The trust Canadians have in the office of the auditor general is extraordinary. That was particularly true when Sheila Fraser was the AG. Her word was gold, her integrity unquestioned.
It's safe to say that most Canadians haven't the same trust in Elections Canada simply because they know little about it. (What's the name of the Chief Electoral Officer? The Commissioner of Canada Elections? For the record, they are Marc Mayrand and William Corbett.) As a consequence, politicians are not compelled to show Elections Canada the deference they do the auditor general. And they don't.
One politician has even spent the better part of his political career attacking and insulting Elections Canada.
"The jackasses at Elections Canada are out of control," Stephen Harper wrote in a fundraising appeal for his National Citizens Coalition in 2001 (as Lawrence Martin reported recently in The Globe and Mail). Harper made many statements expressing a similar statement, if not always so colourfully, and his feelings did not improve after becoming prime minister. Instead, they spread to his party. When Elections Canada was investigating the in-and-out scandal it became an article of faith among Conservatives that the ref has it in for their team.
So what happens if Elections Canada delivers a report even a fraction as damning as the one Sheila Fraser produced in 2004? Will the government express contrition and call a judicial inquiry? Or will it carry out the mother of all hatchet jobs on Elections Canada?

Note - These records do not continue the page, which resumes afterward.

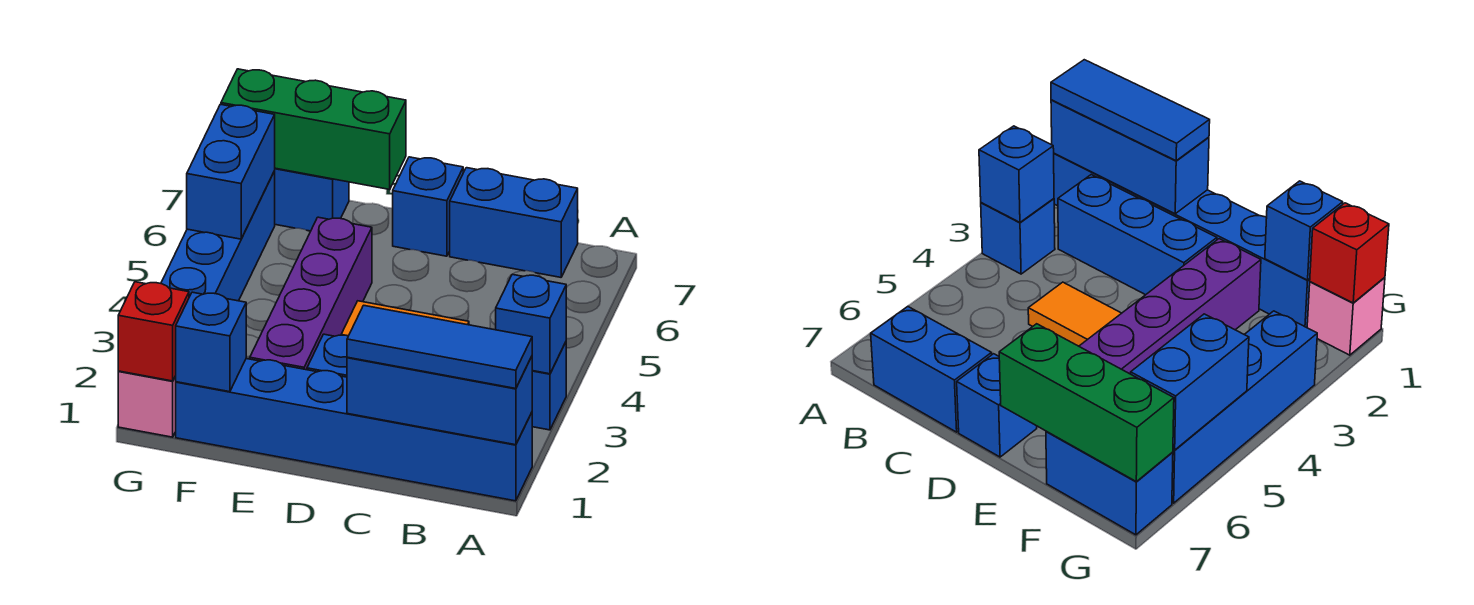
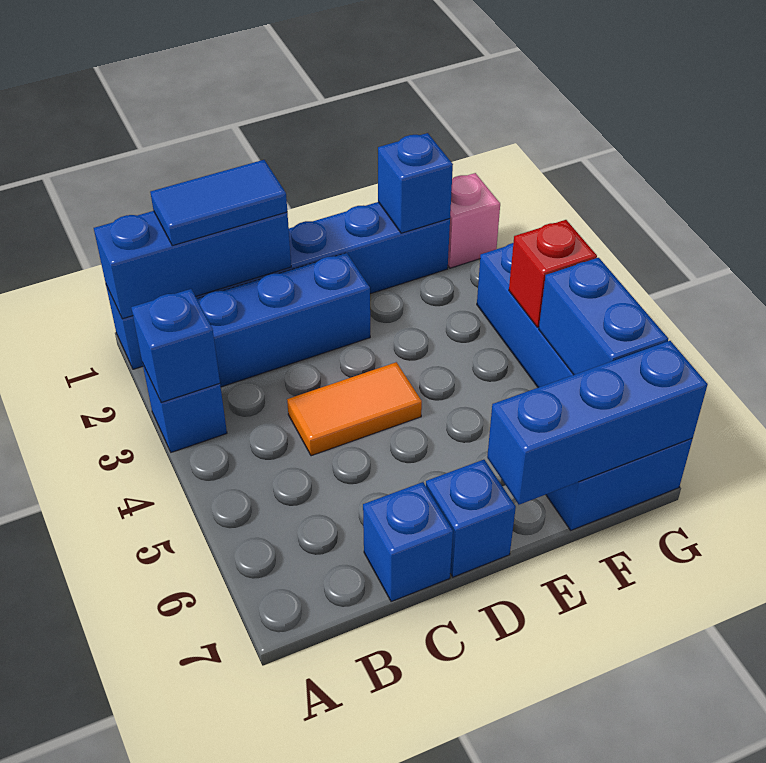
blue tile A1:C1 level 3 -> blue tile B1:C1 level 3
blue brick B7:C7 level 1 -> blue brick C7 level 1
purple brick E2:E5 level 1 -> none
green brick E7:G7 level 2 -> blue brick E7:G7 level 2
red brick G1 level 2 -> red brick G4 level 2

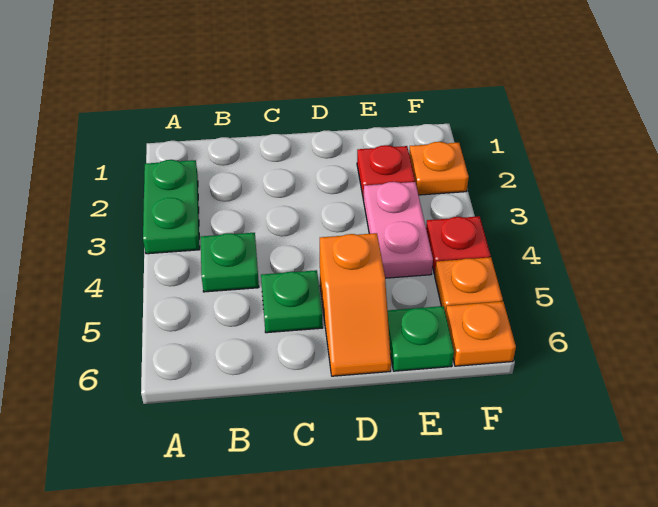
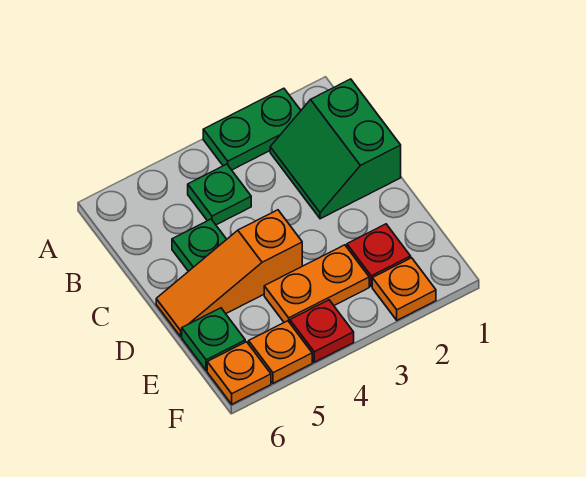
none -> green slope B1:C2 level 1 top 1
orange slope D5:D6 level 1 top 5 -> orange slope D4:D6 level 1 top 4
pink plate E3:E4 level 1 -> orange plate E3:E4 level 1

Before you answer that question, recall the prime minister's record.
When the Supreme Court of Canada decided against Harper's request for an election law injunction, Harper said the ruling "displays a prejudicial bias" that "calls into question (the Supreme Court's) neutrality and open-mindedness." When gay marriage rulings didn't go the way Harper liked, he suggested the Liberals had stacked the judiciary to advance their partisan agenda.

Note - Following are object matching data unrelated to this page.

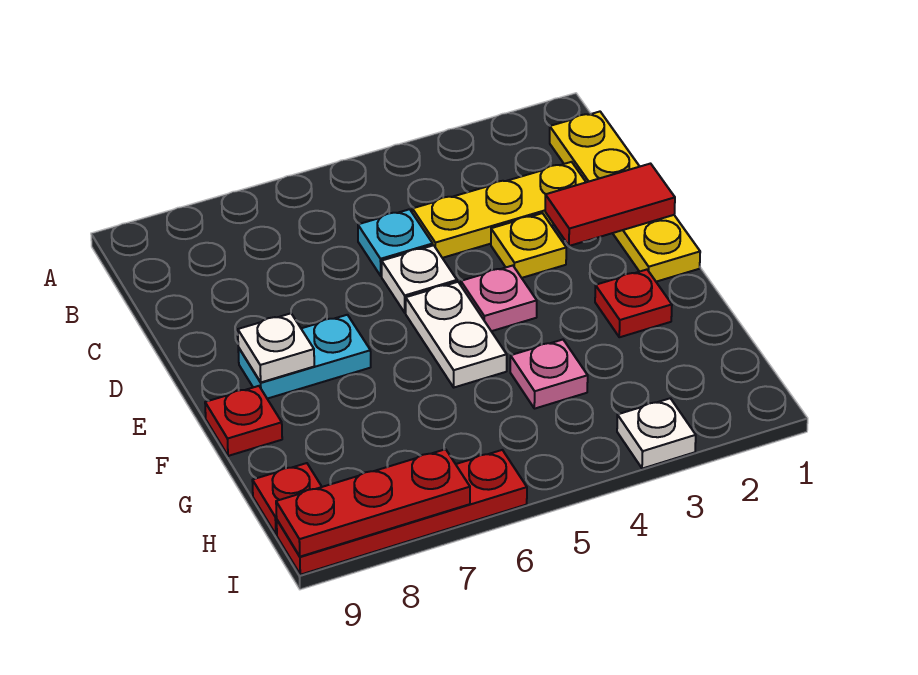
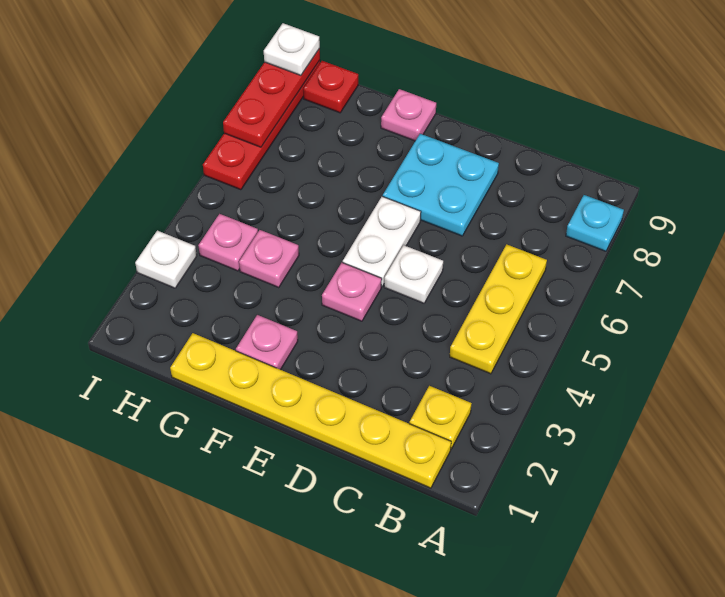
yellow plate B1:E1 level 1 -> yellow plate B1:G1 level 1
yellow plate C2:C4 level 1 -> yellow plate B4:B6 level 1
cyan plate C5 level 1 -> cyan plate A8 level 1
red tile D1:D2 level 2 -> none
yellow plate D3 level 1 -> yellow plate B2 level 1
white plate E5:F5 level 1 -> white plate E5:E6 level 1
cyan plate E7:E8 level 1 -> cyan plate D7:E8 level 1
white plate E8 level 2 -> white plate I9 level 3
red plate F2 level 1 -> pink plate F2 level 1
red plate F9 level 1 -> pink plate F9 level 1
none -> pink plate H4 level 1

In 2005, dissatisfied with the pace of prosecutions in the sponsorship scandal, Harper accused the RCMP of taking political direction. "The police and the authorities have to do their job," Harper said, "but I have a sneaking suspicion that this job would be done much more effectively and much more quickly if the Liberal party were not in power."

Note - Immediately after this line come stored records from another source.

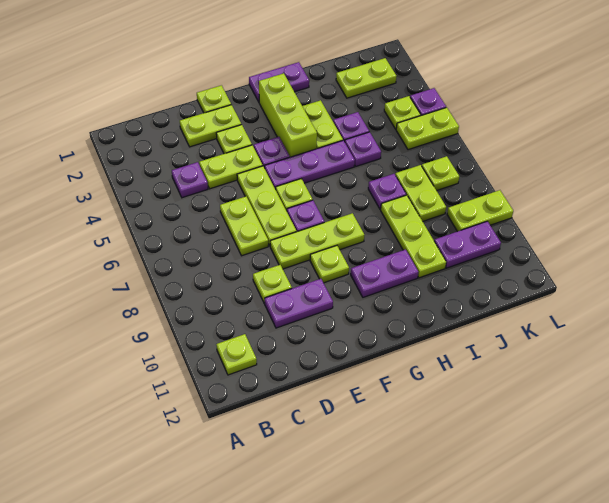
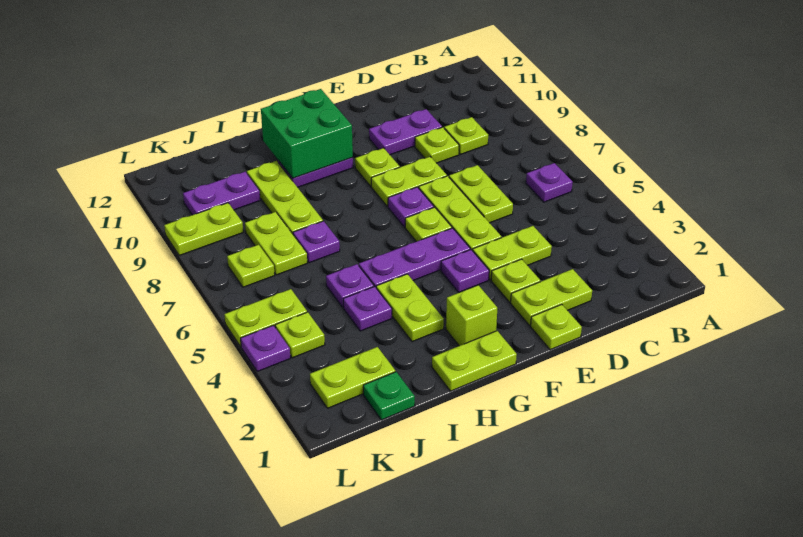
lime plate B11 level 1 -> lime plate C9 level 1
purple plate C4 level 1 -> purple plate B6 level 1
lime plate E8:G8 level 1 -> lime plate E8:F8 level 1
purple plate G1:H1 level 1 -> lime plate G1:H1 level 1
lime brick G2:G4 level 1 -> lime brick G2 level 1
none -> green brick G10:H11 level 2
none -> green plate J1 level 1

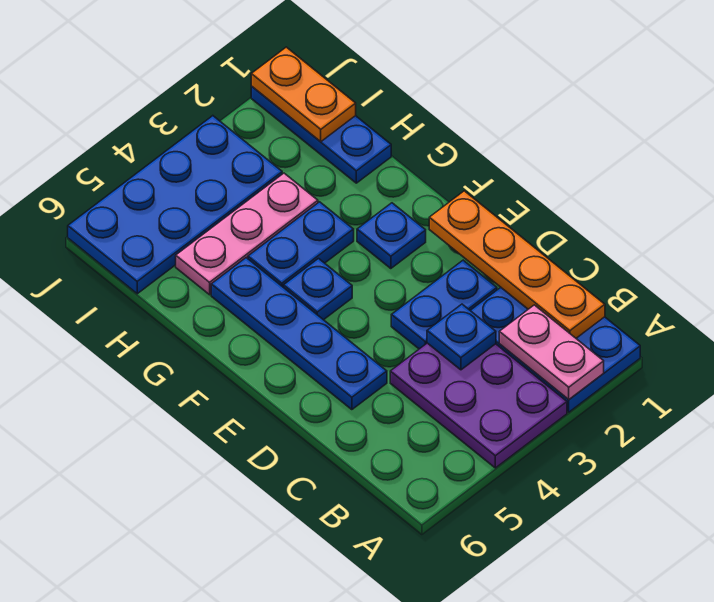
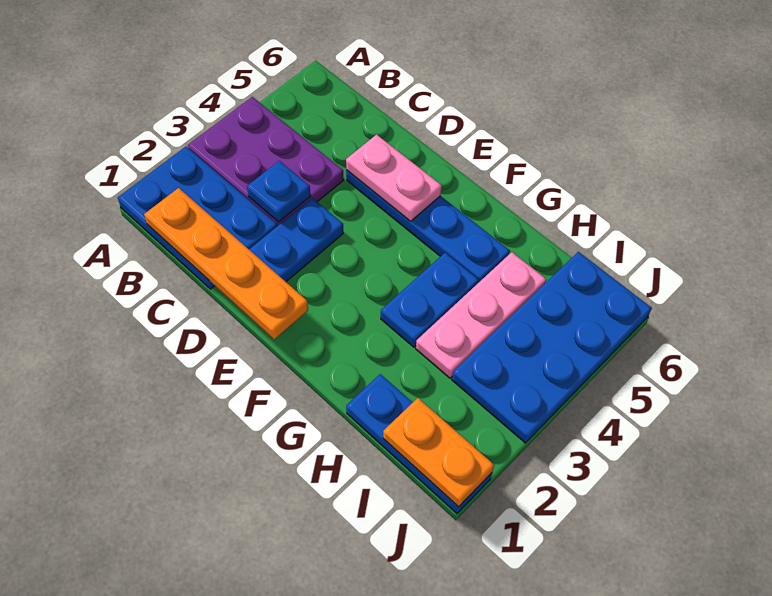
pink plate A2:B2 level 2 -> pink plate D5:E5 level 2
blue plate F2 level 1 -> none
blue plate F4 level 1 -> none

There are more items on the list but I think the point is clear. Stephen Harper has impugned the professionalism and good faith of everyone from the RCMP to the Supreme Court of Canada, and he has done so when the stakes were relatively small. So how likely is it that he would respond to an unfavourable report from an agency he has long despised, on a matter that could imperil his government, by launching a vicious campaign to impugn the professionalism and good faith of that agency? The answer must be "very."
And if that happened, it would be a disaster for the country.
The goal in all of this isn't merely to catch and punish anyone who engaged in vote fraud. It's to assure Canadians that such despicable behaviour will not taint future elections. This is about restoring faith - in our electoral system and in the legitimacy of the governments it produces. To do that, there must be universal agreement that a full and fair investigation was conducted, as there was when the auditor general's report on the sponsorship scandal was released.
But a campaign to impugn Elections Canada would destroy any hope of universal agreement. Instead, perceptions would break along partisan lines.
Faith in our electoral system could suffer, causing cynicism and detachment to spread like bacteria in a Petri dish.
A judicial inquiry called now could head that off. But it's almost impossible to imagine that happening. Stephen Harper learned everything he knows about handling scandals from Jean Chrétien.
That leaves only one hope: For the sake of the country, let us hope Elections Canada investigates thoroughly and determines the Conservative party did nothing wrong.